Cal, I was going by your tongue-in-cheek Spanglish. I'm pleased to know you once had such good command of the language and that you should be able to recover it fairly easily. Do carry on!
- Murray
Murray,
"Maggie" went to Catholic School, so it really bothers her how I butcher languages, make up words, or define new meanings.
Even though I have a MFA in Creative Writing, I am still a hack who can't spell or type.
So my spin on my free expression is that as a person of color it is oppressive for a non person of color to correct my grammar, pronunciation, or other forms of butchering communications.
I deem it is part of my culture to have my own way/form of expression and that in fact it is my duty to innovate language and create slang as a minority.
I then bring up Jazz, Hip-Hop, the blues...
Then I tell her, "Don't oppress me."
Boy am I annoying. LOL.
Interesting to note how much American culture is adopted and co-opted from the fringe. In slave culture the blues were outlawed; Hip-Hop was born in the Bronx; and Jazz well is Jazz.
BTW when I got my MFA in Creative Writing no one understood my writing. I got mucho rejections...
But two events made me put my writing on the side: one was I sent a story to the Hudson Review. I was deeply annoyed because a lot of time had eclipsed/lapsed and not even a rejection letter. I was pretty angry and was ready to write a nasty letter when finally I got a response.
Paula Deitz the Editor of the Hudson Review like my story, wanted to publish it, and passed it onto the review board.
So getting published in The Hudson Review can change your life. Publishers and agents will track you down, so basically you can become an insider within a "Gated" industry.
So rapture happened and I see that I likely am going to have a life altering event, but then the review board rejected my story in the end. This is "Gate-Keeping" at its best. In the end work from the fringe gets filtered out.
Another writing opportunity was with the Breadloaf Writers' Conference in Vermont. I submitted a story and got notified I was put on the "shortlist," meaning if someone who got accepted cancelled I would be able to attend.
Being able to attend Breadloaf would mean two weeks of being courted and groomed by editors, publishers and agents where you would be meeting, socializing, and eating with all the power brokers.
Understand that at Breadloaf you have to be invited to attend and only about 235 people get invited every year.

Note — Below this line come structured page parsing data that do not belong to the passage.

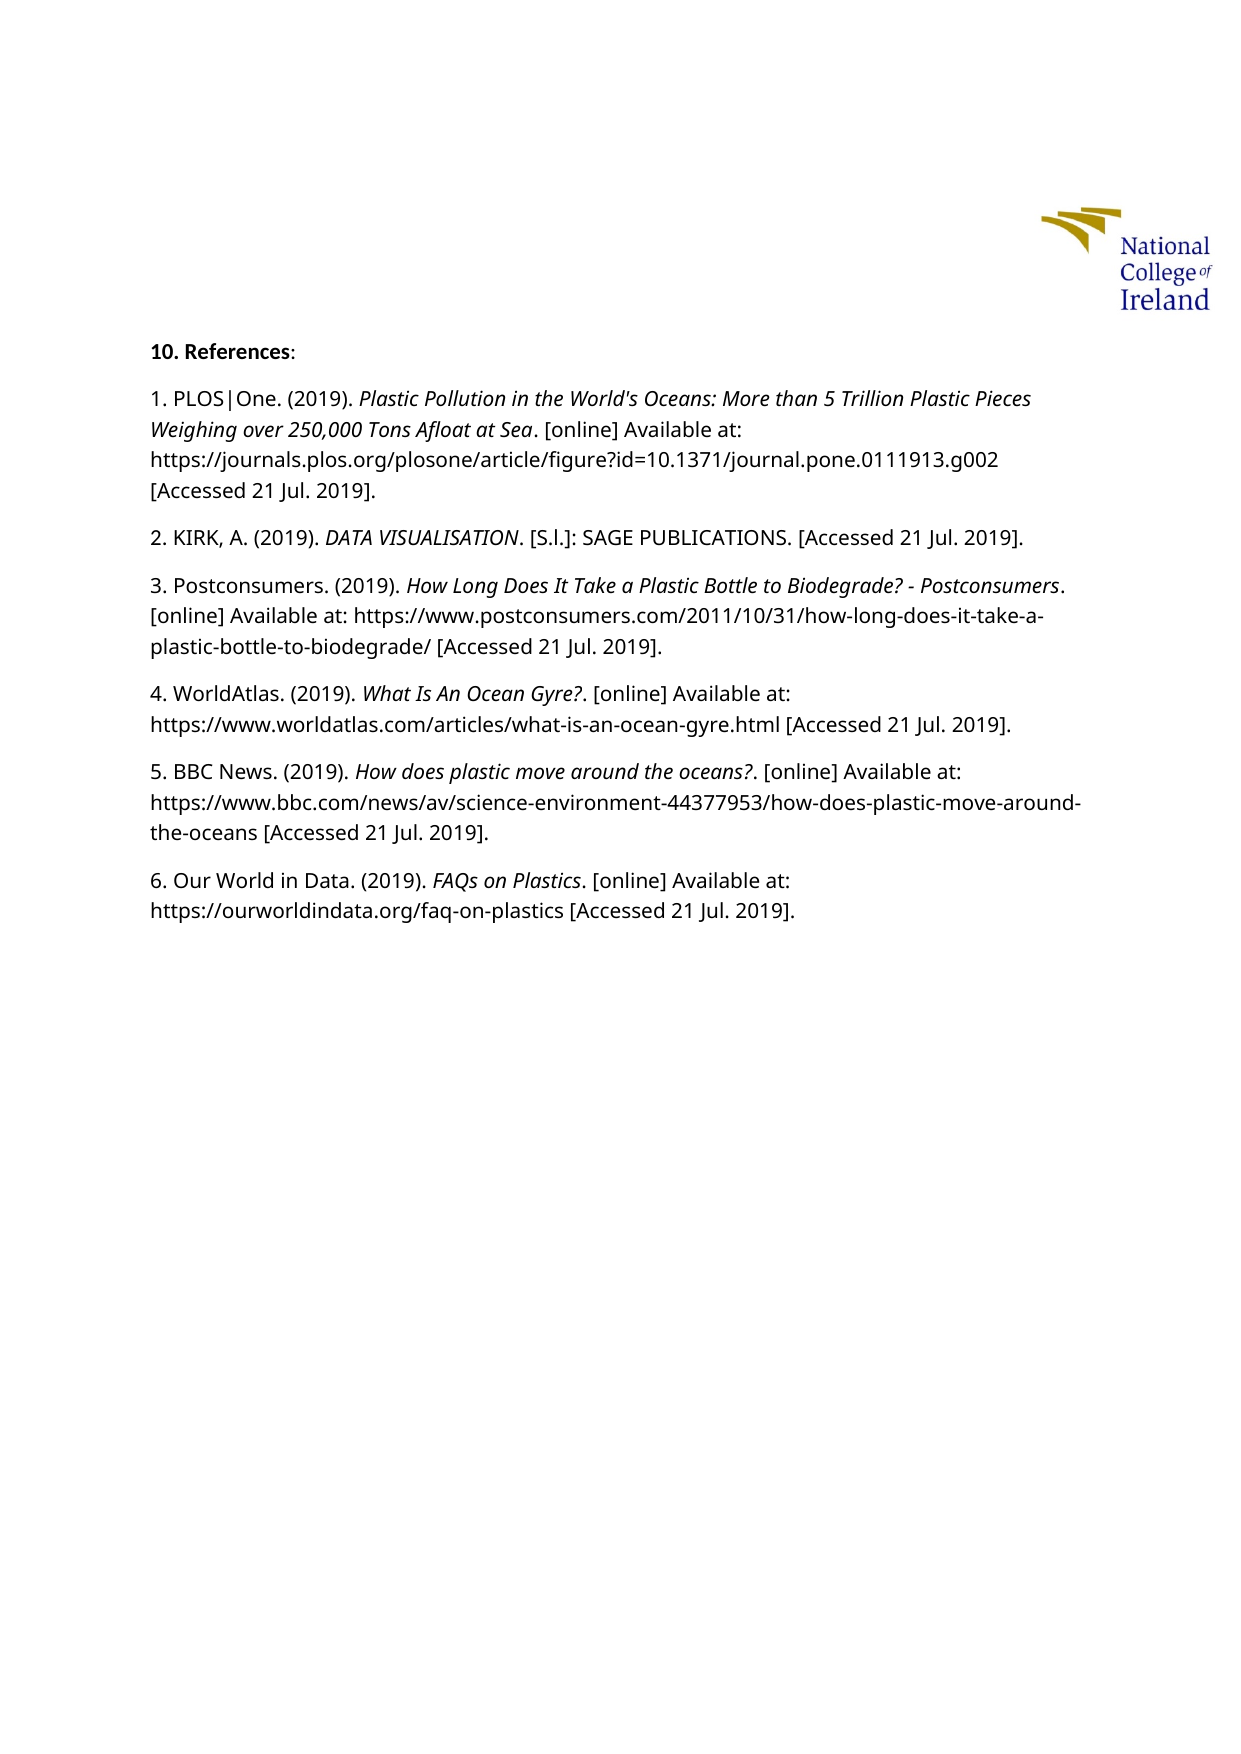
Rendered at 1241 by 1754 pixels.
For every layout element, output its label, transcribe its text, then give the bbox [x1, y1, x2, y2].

text 3. Postconsumers. (2019). How Long Does It Take a Plastic Bottle to Biodegrade? - Postconsumers. [online] Available at: https://www.postconsumers.com/2011/10/31/how-long-does-it-take-a-plastic-bottle-to-biodegrade/ [Accessed 21 Jul. 2019]. [150, 571, 1090, 661]
text 1. PLOS|One. (2019). Plastic Pollution in the World's Oceans: More than 5 Trillion Plastic Pieces Weighing over 250,000 Tons Afloat at Sea. [online] Available at: https://journals.plos.org/plosone/article/figure?id=10.1371/journal.pone.0111913.g002 [Accessed 21 Jul. 2019]. [150, 384, 1090, 505]
text 10. References: [150, 337, 1090, 366]
text 5. BBC News. (2019). How does plastic move around the oceans?. [online] Available at: https://www.bbc.com/news/av/science-environment-44377953/how-does-plastic-move-around-the-oceans [Accessed 21 Jul. 2019]. [150, 757, 1090, 847]
text 6. Our World in Data. (2019). FAQs on Plastics. [online] Available at: https://ourworldindata.org/faq-on-plastics [Accessed 21 Jul. 2019]. [150, 866, 1090, 925]
text 2. KIRK, A. (2019). DATA VISUALISATION. [S.l.]: SAGE PUBLICATIONS. [Accessed 21 Jul. 2019]. [150, 523, 1090, 552]
text 4. WorldAtlas. (2019). What Is An Ocean Gyre?. [online] Available at: https://www.worldatlas.com/articles/what-is-an-ocean-gyre.html [Accessed 21 Jul. 2019]. [150, 679, 1090, 738]
picture [1034, 188, 1236, 338]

So you have to understand that I have entertained these elite "gated" universes.
I have a 4 year degree from an art school and in the 70's and 80's I was a painter. I went of O.K. Harris, a gallery on West Broadway, a few doors down from Leo Castellie, and Mary Boone's Gallery.
Ivan Karp was an art dealer who set up O.K. Harris, and formally he worked for Leo Castellie. Mr. Karp said he liked my slides, and to come back when I had more.

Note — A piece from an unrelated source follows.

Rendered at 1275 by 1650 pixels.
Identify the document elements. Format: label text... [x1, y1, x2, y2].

My response lacked enthusiam, and Mr Karp picked up on it. I took it as a polite rejection.
"When I say I like your work, I mean it. Tell me you'll come back and show me more work," he said.
So when I did, I took his criticism wrong.
"You have too many ideas," he said and then expressed that I needed to unify my work, which I took as making my work a commodity so it could be sold.
I was in my early 20's, but I made a decision to remain true to myself and not be a whore. That is why I knew I needed to get a day-job and take care of myself.
In the end the payoff is my secure retirement, my health, and my ability to have a bad attitude.
Fug the gate keepers.
John Goodman was asked when the Roseann scan-DELL came about if he is disappointed that he never got an M-E Award. I found his response to be profound. He said I have been nominated 7 times for an Emmy and never got one, and if has not happened by now it likely never will.
Much respect for John Goodman because he did not comment or respond to the Roseann Controversy also. He did not need any outside recognition for his work.
I accept that I will remain under the radar. For me that is where true art lays, on the fringe where people without vision can't see it.
Like John Goodman I'm not bitter. All I can say it is what it is.
For the ultimate story about gate-keeping read about Janet Gunthry, the first woman to race in the Indy 500. It is crushing how she was kept out and discriminated against.
As far as being a bono-fied "Drama-Queen" for over a decade I also was a performance artist.
Know that Calzone, Augie, Calvin-August all are a persona. In real life I am a loner who perhaps is happiest alone. It seems being widely known somehow is incidental. I stand out in a crowd, and for some reason I seem to draw out the crazies.
"Takes one to know one," I say. LOL.